Conflict Management
Document training inside the Transformation Designer usually includes additional testing and bench marks. Document training during validation cannot use these additional steps. To minimize the risk of extraction errors due to incorrectly trained documents, additional precautions are implemented. A document for a specific customer should be trained twice during online learning to allow a confident extraction. After the first trained document, the document fields for documents of the same layout are extracted with a lower confidence. These fields are invalid and an error description is displayed in the Current Error area. The best practice is that you confirm the field and mark the document for Extraction Online Learning a second time.
After a document is trained two or more times in the same way, other documents are extracted with a high confidence and therefore the field status in validation is no longer invalid.
Number of correctly trained documents | Result | Confidence |
---|---|---|
0 | Correct | 50 % (not confident) |
1 | Correct | 85 % (confident) |
2 | Correct | 90 % (confident) |
>=3 | Correct | 100 % (confident) |
A document with incorrect training data can cause problems in subsequent batches.
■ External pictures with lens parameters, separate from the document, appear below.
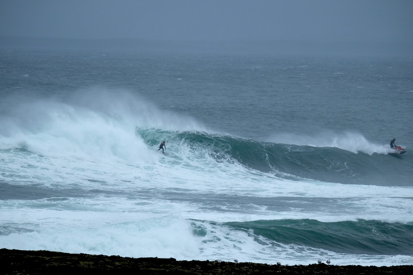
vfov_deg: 4.0
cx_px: 206
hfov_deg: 6.0
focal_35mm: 345
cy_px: 138
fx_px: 3958
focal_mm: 230
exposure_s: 1/1000
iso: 640
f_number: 7.1
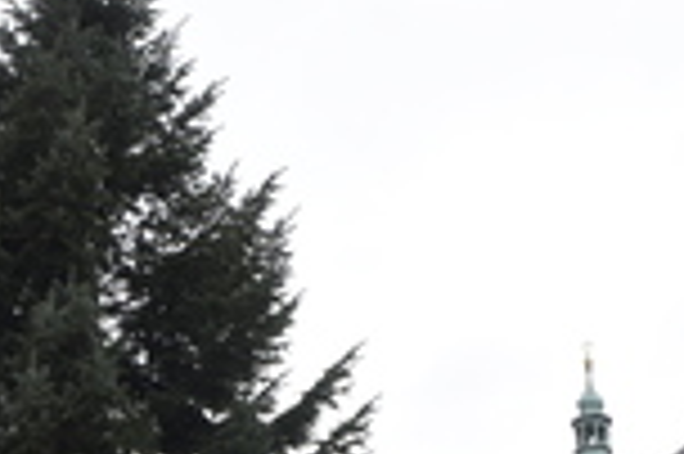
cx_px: 40
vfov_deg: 13.3
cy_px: 755
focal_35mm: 95
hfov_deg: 20.9
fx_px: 1803
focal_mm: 24
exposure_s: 1/320
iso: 400
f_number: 8
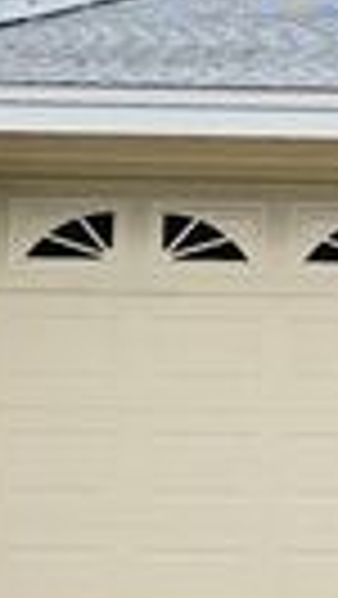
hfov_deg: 8.9
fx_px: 2004
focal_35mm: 126
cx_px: 739
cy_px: 277
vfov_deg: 17.0
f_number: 1.8
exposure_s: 1/1250
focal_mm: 5.4
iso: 25
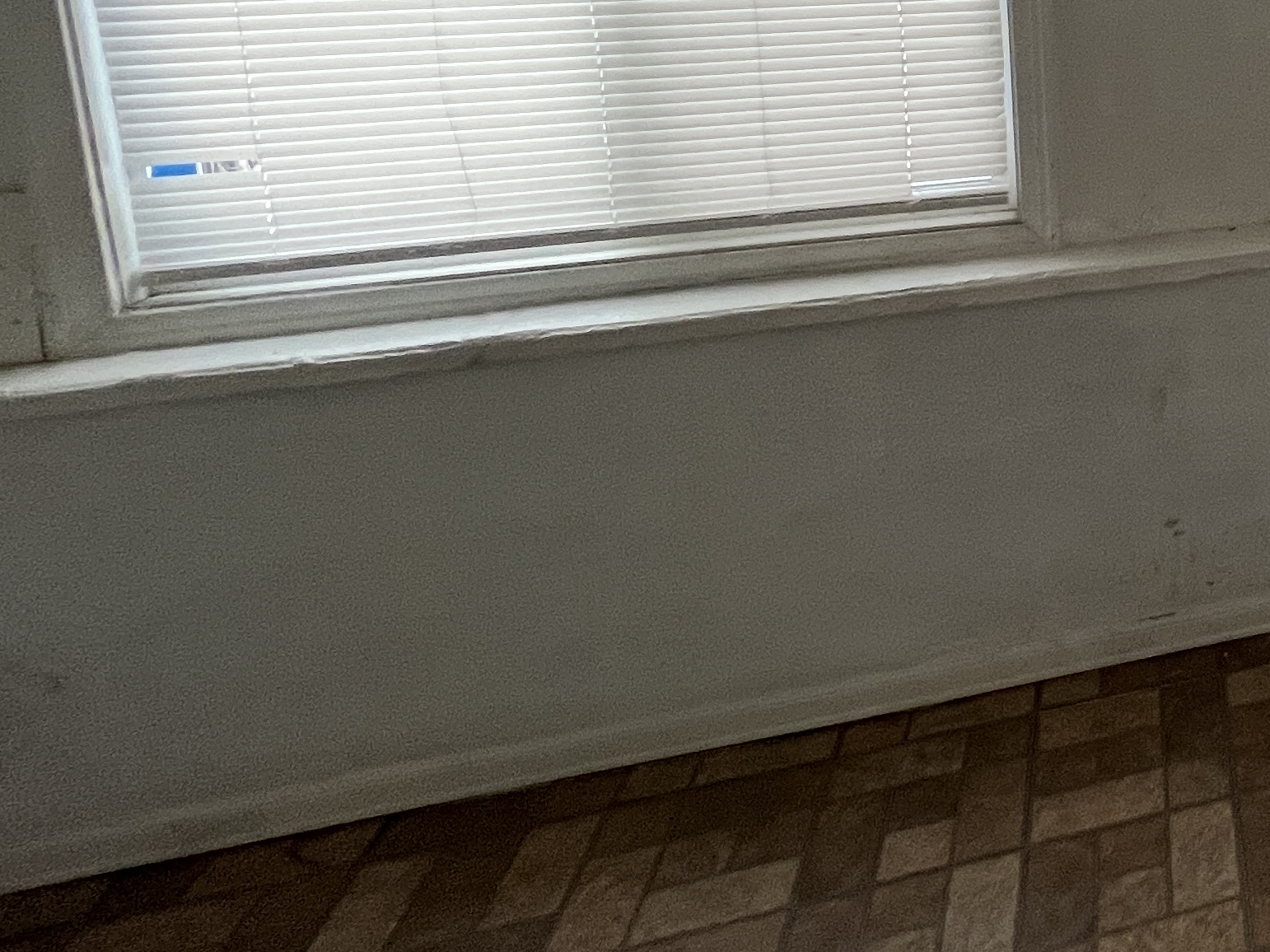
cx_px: 1654
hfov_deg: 35.9
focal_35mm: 34
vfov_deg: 36.8
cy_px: -33
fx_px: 1247
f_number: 1.8
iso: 160
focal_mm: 1.57
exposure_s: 1/121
As a result a document with the same layout is incorrectly extracted based on faulty training data. Due to the lower confidence after the first training, the Validation user can correct the error and train the correct values for this document by marking it for Extraction Online Learning. Now the specific training algorithm recognizes a so-called conflict.
The algorithm counts the number of documents trained for each version of the field position. For the next extraction the field position is chosen from the trained samples. The final field confidence depends on the number of sample documents for the correctly and the incorrectly trained version.
Number of correctly trained documents | Number of incorrectly trained documents | Result | Confidence |
---|---|---|---|
0 | 1 | Incorrect | 50 % (not confident) |
1 | 1 | Incorrect | 40 % (not confident) |
2 | 1 | Correct | 60 % (not confident) |
3 | 1 | Correct | 80 % (confident) |
4 | 1 | Correct | 85 % (confident) |
>4 | 1 | Correct | 90 % (confident) |
As long as a field is invalid, a modified icon and an error description is displayed for the document in the training subset.
You can resolve a conflict in the Resolve Conflicts window. You do this by deleting a incorrectly trained field or document, or by correcting the field position. To improve the extraction results for those documents, you also can confirm the field value by using the Edit Document window.
By eliminating a conflict between two documents, it is possible that other conflicts are resolved indirectly. The Resolve Conflicts window skips the documents that are no longer in conflict, and the current status is displayed in the status bar.
If a conflict is caused by contradicting table fields, you must delete the conflicting document, as only one document can be used for training the table layout. If however, you want to use this document for training other extraction fields, you must open the Edit Document window and skip training for the table fields by clearing the check box beside the Table Definition button.